Output only the lines below that start at the line containing "middle tip: (252, 301)" and end at the line containing "ring dip: (176, 234)", with both ends kept.

#### Landmark coordinate records
▶

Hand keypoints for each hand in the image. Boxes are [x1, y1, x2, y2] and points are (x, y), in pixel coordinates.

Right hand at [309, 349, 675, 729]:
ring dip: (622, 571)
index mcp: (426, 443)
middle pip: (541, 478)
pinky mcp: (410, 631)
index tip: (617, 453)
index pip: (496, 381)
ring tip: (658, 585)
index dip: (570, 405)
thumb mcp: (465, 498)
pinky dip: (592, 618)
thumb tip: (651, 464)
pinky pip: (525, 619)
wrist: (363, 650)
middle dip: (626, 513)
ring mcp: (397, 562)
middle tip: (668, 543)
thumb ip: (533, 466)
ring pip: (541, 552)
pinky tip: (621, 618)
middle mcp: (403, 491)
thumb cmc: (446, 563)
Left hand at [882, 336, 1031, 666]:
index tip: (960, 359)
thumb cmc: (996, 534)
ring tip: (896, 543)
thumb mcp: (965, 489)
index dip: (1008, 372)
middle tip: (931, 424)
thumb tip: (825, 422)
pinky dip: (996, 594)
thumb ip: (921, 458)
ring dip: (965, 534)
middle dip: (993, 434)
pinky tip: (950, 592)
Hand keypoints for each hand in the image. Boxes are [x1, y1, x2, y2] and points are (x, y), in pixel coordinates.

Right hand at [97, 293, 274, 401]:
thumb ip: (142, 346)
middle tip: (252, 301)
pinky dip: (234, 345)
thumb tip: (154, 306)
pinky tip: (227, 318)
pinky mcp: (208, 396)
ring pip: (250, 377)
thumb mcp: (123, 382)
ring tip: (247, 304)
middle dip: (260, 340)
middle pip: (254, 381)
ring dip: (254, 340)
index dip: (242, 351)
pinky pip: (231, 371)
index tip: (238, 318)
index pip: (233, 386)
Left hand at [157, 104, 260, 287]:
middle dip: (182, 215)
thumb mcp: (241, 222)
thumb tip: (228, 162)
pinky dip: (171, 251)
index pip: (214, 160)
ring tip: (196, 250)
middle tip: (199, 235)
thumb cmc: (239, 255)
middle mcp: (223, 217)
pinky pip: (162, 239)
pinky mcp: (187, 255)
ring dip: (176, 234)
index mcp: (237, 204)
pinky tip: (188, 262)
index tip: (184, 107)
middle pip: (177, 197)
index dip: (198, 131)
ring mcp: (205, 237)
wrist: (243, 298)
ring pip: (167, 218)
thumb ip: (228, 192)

◀
▶

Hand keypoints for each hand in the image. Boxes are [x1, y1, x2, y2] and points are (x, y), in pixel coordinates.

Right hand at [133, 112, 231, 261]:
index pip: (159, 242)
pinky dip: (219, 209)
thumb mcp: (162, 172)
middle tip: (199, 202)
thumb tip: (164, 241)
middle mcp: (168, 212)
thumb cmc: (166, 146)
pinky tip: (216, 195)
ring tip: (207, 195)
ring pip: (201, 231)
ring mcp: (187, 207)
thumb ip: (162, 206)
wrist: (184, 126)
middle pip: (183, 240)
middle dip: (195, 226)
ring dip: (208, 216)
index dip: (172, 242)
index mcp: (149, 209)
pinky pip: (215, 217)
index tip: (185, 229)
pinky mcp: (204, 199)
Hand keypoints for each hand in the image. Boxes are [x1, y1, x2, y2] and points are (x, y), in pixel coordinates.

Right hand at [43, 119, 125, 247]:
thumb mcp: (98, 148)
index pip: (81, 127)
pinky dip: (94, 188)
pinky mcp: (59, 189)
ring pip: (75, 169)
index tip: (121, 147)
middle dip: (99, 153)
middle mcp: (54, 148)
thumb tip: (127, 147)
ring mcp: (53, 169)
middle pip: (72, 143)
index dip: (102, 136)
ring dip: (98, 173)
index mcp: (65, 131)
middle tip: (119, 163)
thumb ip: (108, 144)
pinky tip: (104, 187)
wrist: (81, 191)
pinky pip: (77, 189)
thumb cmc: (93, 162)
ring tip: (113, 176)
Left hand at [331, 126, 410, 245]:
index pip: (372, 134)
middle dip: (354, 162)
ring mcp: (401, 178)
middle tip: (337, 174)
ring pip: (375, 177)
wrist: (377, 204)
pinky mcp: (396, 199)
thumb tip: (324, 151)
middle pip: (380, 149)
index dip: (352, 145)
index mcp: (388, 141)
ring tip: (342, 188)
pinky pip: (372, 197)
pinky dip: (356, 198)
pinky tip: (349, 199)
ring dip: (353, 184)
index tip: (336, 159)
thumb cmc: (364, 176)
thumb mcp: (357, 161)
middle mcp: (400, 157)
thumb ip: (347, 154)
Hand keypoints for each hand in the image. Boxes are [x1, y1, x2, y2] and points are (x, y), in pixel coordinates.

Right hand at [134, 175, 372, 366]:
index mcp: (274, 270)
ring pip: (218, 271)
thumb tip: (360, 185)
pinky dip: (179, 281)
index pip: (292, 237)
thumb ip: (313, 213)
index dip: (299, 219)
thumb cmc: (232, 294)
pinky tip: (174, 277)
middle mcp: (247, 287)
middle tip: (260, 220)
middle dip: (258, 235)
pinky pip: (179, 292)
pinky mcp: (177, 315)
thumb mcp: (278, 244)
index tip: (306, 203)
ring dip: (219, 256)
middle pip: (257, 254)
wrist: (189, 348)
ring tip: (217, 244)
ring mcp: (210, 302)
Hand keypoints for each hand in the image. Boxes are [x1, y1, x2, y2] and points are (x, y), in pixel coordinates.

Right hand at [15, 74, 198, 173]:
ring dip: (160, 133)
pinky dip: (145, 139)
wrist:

◀

#### EXERCISE SOLUTION
middle tip: (252, 301)
pinky dip: (234, 345)
thumb tip: (154, 306)
pinky tip: (227, 318)
pinky mcp: (208, 396)
ring pip: (250, 377)
thumb mcp: (123, 382)
ring tip: (247, 304)
middle dip: (260, 340)
middle pip: (254, 381)
ring dip: (254, 340)
index dip: (242, 351)
pinky pip: (231, 371)
index tip: (238, 318)
index pip: (233, 386)
Left hand at [157, 104, 260, 287]:
middle dip: (182, 215)
thumb mcp: (241, 222)
thumb tip: (228, 162)
pinky dip: (171, 251)
index pip: (214, 160)
ring tip: (196, 250)
middle tip: (199, 235)
thumb cmc: (239, 255)
middle mcp: (223, 217)
pinky pip: (162, 239)
pinky mcp: (187, 255)
ring dip: (176, 234)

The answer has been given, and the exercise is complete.